● **DESCRIPTION OF THE TASK**
Count the lines in the material below that contain the string "This", treating uppercase and lowercase as different, and reply with the number alone.
Start of Block
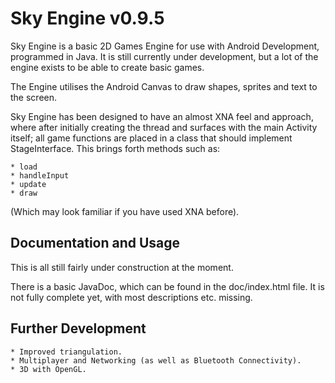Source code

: Sky Engine v0.9.5
=================

Sky Engine is a basic 2D Games Engine for use with Android Development, programmed in Java. It is still
currently under development, but a lot of the engine exists to be able to create basic games.

The Engine utilises the Android Canvas to draw shapes, sprites and text to the screen.

Sky Engine has been designed to have an almost XNA feel and approach, where after initially
creating the thread and surfaces with the main Activity itself; all game functions are
placed in a class that should implement StageInterface. This brings forth methods such as:

	* load
	* handleInput
	* update
	* draw
	
(Which may look familiar if you have used XNA before).




Documentation and Usage
-----------------------

This is all still fairly under construction at the moment.

There is a basic JavaDoc, which can be found in the doc/index.html file. It is not fully complete
yet, with most descriptions etc. missing.




Further Development
-------------------

	* Improved triangulation.
	* Multiplayer and Networking (as well as Bluetooth Connectivity).
	* 3D with OpenGL.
End of Block
● **THE ANSWER**
2